- [Passage shown]
When it comes to mid to late 1880s style, it’s easy for one to conjure up visions of dresses with severely sculpted lines that were largely defined by an extremely angular “shelf bustle.” Naturally, as with all fashions, they manifested themselves in both extreme and moderate versions but it was the more extreme versions that caught the attention of the press and assorted satirists. One of the most oft-repeated quips was “one could set a tea service on top of the bustle.”

Here’s just one example from an 1883 German humor magazine in which the women is likened to a Centaur:

bustle-satire-fliegende-bltter-magazine-1880s

From Fliegende Blätter; Band LXXVIII (1883), p. 147.

Interestingly enough, the above cartoon was made in 1883 when the bustle was re-emerging- perhaps they were ahead of the fashion curve? 😉

All joking aside, to a great degree, 1880s style was defined by the “shelf bustle” as shown in the picture below:

Evening Dress c. 1884 -1886

Evening Dress, American or European, c. 1884 – 1886, silk; The Metropolitan Museum of Art (C.I.63.23.3a, b)

Structure was everything in Victorian fashion and below are some examples on how the distinctive 1880s silhouette was created:

Bustle_c._1885

Bustle, c. 1885; Los Angeles County Museum of Art (M.2007.211.399)

Bustle 1884

Bustle, Steel Frame, c. 1884; Victoria & Albert Museum (T.131C-1919).

- [Information supplied]
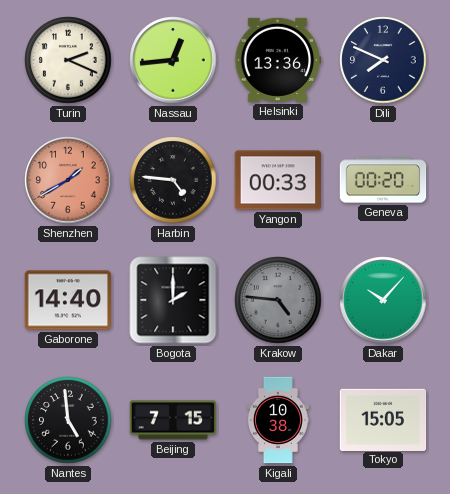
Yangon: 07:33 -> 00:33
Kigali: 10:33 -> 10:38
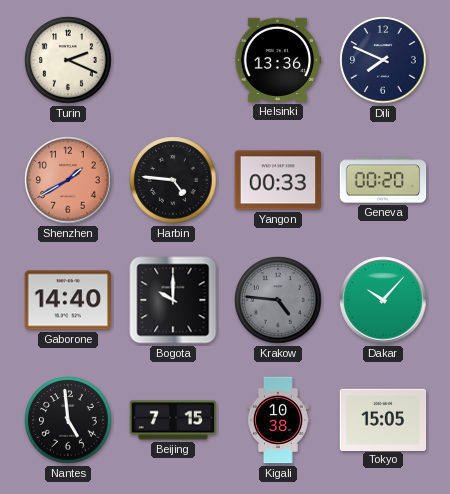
Nassau: 12:44 -> none
Bogota: 2:00 -> 10:00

- [Task instructions]
[1] Retype the portion of the bustle passage that opens with the words containing "Interestingly enough, the" and closes with "Art (C.I.63.23.3a, b)".
[2] List every museum credited in the bustle passage.

- [Answers to the tasks]
[1]
Interestingly enough, the above cartoon was made in 1883 when the bustle was re-emerging- perhaps they were ahead of the fashion curve? 😉

All joking aside, to a great degree, 1880s style was defined by the “shelf bustle” as shown in the picture below:

Evening Dress c. 1884 -1886

Evening Dress, American or European, c. 1884 – 1886, silk; The Metropolitan Museum of Art (C.I.63.23.3a, b)

[2]
The Metropolitan Museum of Art
Los Angeles County Museum of Art
Victoria & Albert Museum